::: EXTRACTED ENTRIES :::

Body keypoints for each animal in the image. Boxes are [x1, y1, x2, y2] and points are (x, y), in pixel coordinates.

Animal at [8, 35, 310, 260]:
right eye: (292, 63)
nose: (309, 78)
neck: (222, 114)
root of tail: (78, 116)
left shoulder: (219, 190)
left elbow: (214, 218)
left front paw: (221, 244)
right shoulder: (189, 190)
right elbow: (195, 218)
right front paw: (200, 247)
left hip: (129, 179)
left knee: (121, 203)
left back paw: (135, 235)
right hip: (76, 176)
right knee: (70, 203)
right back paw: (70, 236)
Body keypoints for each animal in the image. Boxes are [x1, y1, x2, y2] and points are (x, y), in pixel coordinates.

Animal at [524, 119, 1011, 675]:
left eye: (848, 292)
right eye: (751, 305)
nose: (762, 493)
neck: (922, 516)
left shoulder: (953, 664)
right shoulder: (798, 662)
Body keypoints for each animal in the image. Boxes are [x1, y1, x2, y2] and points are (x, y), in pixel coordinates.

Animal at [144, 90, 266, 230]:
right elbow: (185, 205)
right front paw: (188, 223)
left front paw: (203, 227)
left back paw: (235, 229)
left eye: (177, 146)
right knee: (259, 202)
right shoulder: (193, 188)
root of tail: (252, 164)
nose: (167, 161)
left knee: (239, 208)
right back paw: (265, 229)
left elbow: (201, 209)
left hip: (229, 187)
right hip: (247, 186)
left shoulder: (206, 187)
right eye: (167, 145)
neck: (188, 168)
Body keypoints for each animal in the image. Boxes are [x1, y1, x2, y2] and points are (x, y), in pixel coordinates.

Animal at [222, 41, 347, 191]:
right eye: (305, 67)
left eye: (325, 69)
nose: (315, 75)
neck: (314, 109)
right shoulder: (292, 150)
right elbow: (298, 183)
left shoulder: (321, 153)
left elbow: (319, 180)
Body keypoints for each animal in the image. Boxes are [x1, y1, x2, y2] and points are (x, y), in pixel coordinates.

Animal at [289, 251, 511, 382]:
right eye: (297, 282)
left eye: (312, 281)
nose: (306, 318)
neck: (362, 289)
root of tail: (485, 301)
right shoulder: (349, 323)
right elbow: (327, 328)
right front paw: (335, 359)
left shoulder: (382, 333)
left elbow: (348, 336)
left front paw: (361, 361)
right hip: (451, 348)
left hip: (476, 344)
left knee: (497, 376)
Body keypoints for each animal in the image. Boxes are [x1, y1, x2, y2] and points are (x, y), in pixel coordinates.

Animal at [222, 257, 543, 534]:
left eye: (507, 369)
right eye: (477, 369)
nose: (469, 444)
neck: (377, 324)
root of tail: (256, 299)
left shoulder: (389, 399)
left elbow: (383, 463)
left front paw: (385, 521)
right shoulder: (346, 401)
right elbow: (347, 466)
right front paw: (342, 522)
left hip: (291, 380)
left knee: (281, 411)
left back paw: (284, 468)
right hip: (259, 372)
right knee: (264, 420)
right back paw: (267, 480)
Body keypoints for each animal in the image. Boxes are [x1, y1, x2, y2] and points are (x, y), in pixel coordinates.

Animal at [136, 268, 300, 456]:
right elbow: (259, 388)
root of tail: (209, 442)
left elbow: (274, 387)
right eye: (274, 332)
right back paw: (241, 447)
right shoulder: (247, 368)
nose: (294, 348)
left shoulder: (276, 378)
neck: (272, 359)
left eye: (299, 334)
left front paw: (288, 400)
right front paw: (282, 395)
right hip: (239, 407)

:::

- DESCRIPTION OF THE TASK:
List every line above containing the word "front".

- WRITTEN RESPONSE:
left front paw: (221, 244)
right front paw: (200, 247)
right front paw: (188, 223)
left front paw: (203, 227)
right front paw: (335, 359)
left front paw: (361, 361)
left front paw: (385, 521)
right front paw: (342, 522)
left front paw: (288, 400)
right front paw: (282, 395)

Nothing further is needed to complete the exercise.